Planning staff framed the meeting as a fact‑finding step. Troy Fujimoto, who led the presentation, summarized the 2019–2023 general‑plan process and the November 2025 rezonings that reclassified roughly 72 parcels across several focus areas. Staff identified four areas for possible additional review: Sherman Acres West along Contra Costa Boulevard (Focus Area 5); two clusters on Gregory Lane (including Maureen Lane and Julian Way); and the Cleveland/Beatrice corridor (former PUD 410). Fujimoto emphasized that no final decisions would be taken tonight and that any changes would require additional analysis and public notice.

The meeting brought more than two hours of public testimony. Speakers who live on the affected blocks said rezoning would place incompatible commercial or mixed‑use development adjacent to homes that are “internal‑facing” to narrow neighborhood streets. “I moved to Poets Corner because we loved it,” Laura Kinney, a Beatrice Road resident, told the council. “We’re not against housing, but a medium‑to‑high density mixed‑use project is not appropriate for this area.”

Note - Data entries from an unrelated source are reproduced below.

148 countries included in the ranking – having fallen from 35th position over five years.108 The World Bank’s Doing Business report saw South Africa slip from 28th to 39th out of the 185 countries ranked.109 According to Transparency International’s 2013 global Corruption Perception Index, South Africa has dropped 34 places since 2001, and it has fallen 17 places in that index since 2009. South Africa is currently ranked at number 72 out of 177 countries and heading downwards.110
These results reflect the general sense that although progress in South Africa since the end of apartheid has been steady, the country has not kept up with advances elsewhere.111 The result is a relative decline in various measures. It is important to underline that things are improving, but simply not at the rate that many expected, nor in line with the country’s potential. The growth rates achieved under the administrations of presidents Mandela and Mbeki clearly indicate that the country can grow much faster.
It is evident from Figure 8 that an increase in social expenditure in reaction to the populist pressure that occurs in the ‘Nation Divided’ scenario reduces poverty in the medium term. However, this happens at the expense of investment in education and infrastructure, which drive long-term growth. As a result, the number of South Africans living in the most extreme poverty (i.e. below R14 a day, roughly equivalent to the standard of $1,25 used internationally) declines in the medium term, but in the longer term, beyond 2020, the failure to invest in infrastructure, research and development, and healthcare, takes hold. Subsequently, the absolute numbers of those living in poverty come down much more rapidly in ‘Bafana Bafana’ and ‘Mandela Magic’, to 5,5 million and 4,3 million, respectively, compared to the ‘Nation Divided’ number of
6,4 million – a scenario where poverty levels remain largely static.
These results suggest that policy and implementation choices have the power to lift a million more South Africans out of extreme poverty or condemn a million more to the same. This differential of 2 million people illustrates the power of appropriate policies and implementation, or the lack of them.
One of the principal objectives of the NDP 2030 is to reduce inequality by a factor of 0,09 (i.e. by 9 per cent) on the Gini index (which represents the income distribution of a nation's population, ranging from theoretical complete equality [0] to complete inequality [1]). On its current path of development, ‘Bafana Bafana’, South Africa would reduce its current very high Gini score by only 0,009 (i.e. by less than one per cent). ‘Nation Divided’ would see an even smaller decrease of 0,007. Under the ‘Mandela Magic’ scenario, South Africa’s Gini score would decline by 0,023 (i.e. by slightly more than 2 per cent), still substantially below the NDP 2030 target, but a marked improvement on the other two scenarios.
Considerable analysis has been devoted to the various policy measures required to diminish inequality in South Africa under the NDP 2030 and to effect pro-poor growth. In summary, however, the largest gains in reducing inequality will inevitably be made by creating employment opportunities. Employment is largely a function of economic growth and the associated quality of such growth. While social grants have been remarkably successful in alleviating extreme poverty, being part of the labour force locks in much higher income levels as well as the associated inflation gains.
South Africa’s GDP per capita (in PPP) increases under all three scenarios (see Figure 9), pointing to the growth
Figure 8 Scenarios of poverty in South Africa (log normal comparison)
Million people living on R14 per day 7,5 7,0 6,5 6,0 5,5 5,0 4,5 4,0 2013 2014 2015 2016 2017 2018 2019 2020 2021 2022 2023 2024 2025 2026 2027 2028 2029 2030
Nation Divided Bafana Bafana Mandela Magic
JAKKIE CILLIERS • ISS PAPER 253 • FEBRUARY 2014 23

Other residents urged the council to look first at vacant or underused commercial parcels rather than changing single‑family designations. “California has a housing crisis,” said Matt Regan, a longtime resident and former commissioner. He warned that if local governments do not meet state requirements, the state can impose projects under the builder’s remedy and strip discretionary control. “If we open up the housing element and get decertified, there are real financial and planning consequences,” he said.

Several speakers raised technical constraints. A resident noting the Beatrice Road parcels pointed to flood‑control ownership and said the land floods seasonally; others expressed concern about narrow local streets and emergency‑vehicle access should denser projects be built. Joseph York, who said his family’s SB 9 project at 2096 Hoover Avenue has been delayed, asked the council to ensure appeal processes and hearing schedules are timely and consistent with the municipal code.

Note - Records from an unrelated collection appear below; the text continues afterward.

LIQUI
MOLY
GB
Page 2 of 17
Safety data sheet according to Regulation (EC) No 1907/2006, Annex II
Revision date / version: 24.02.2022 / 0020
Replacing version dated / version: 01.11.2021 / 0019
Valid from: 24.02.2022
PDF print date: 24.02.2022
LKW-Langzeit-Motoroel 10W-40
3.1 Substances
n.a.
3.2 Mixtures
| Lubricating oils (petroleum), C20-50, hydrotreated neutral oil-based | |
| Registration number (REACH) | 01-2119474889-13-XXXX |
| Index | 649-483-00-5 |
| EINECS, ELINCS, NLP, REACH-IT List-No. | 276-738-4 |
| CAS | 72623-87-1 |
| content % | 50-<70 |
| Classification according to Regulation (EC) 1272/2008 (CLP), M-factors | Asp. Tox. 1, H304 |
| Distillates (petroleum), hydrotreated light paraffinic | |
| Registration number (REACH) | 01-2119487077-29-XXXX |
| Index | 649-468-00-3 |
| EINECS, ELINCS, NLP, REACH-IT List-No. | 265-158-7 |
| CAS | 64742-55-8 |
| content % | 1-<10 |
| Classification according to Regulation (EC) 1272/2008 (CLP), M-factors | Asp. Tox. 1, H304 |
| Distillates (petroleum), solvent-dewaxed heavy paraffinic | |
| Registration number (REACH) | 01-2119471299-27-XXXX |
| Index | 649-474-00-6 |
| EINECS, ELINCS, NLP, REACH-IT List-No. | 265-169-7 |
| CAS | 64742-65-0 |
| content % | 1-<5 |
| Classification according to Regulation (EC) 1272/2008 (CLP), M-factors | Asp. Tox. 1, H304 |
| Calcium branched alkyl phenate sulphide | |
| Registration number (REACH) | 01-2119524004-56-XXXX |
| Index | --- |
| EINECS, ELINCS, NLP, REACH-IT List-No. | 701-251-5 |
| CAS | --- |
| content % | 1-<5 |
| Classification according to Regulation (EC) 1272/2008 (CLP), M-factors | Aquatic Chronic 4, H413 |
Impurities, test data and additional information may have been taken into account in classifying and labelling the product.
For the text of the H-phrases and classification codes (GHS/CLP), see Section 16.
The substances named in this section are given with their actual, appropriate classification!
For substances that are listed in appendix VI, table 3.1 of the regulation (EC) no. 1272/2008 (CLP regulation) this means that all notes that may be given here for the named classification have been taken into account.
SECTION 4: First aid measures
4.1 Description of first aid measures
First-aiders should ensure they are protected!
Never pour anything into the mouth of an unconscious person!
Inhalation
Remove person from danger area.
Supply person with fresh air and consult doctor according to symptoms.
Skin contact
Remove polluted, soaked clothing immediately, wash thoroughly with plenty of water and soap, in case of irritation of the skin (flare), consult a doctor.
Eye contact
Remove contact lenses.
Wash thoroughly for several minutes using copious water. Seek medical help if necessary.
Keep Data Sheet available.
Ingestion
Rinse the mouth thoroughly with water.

Staff and the council repeatedly cautioned that state housing law and California Department of Housing and Community Development (HCD) rules limit local discretion. Haley Gruffert of the planning team told council members that some sites that already contain buildings could not be counted in the city’s housing capacity unless owners agreed to sell; staff also said changing a site’s designation can trigger a “no net loss” review that would require substitutes elsewhere if capacity is reduced.

After deliberation the council provided targeted direction to staff: conduct a focused analysis of specific parcels to determine whether reverting or modifying zonings in those target areas would trigger HCD review or a no‑net‑loss requirement; calculate the scale of any housing capacity affected; and, if necessary, evaluate the feasibility and economic implications of substituting other sites (examples discussed included the Black Angus parcel, Crossroads Shopping Center parcels, and certain downtown infill sites such as the Rite Aid lot). Council members asked staff to return with findings and options, not with immediate re‑zonings.

Mayor Schuss summarized the outcome: staff will report back with the technical impacts of surgical changes and any replacements needed to maintain the city’s certified housing element. No rezoning or legislative change was approved tonight; the meeting closed with an assurance of further public engagement before any formal action.

What’s next: staff will analyze the requested parcels for HCD/no‑net‑loss impacts, an economic assessment of potential substitute sites if needed, and options for minor reclassifications that preserve neighborhood character while maintaining the city’s housing obligations. The council indicated it expects follow‑up study sessions and additional public workshops before any formal general‑plan amendment or rezoning consideration.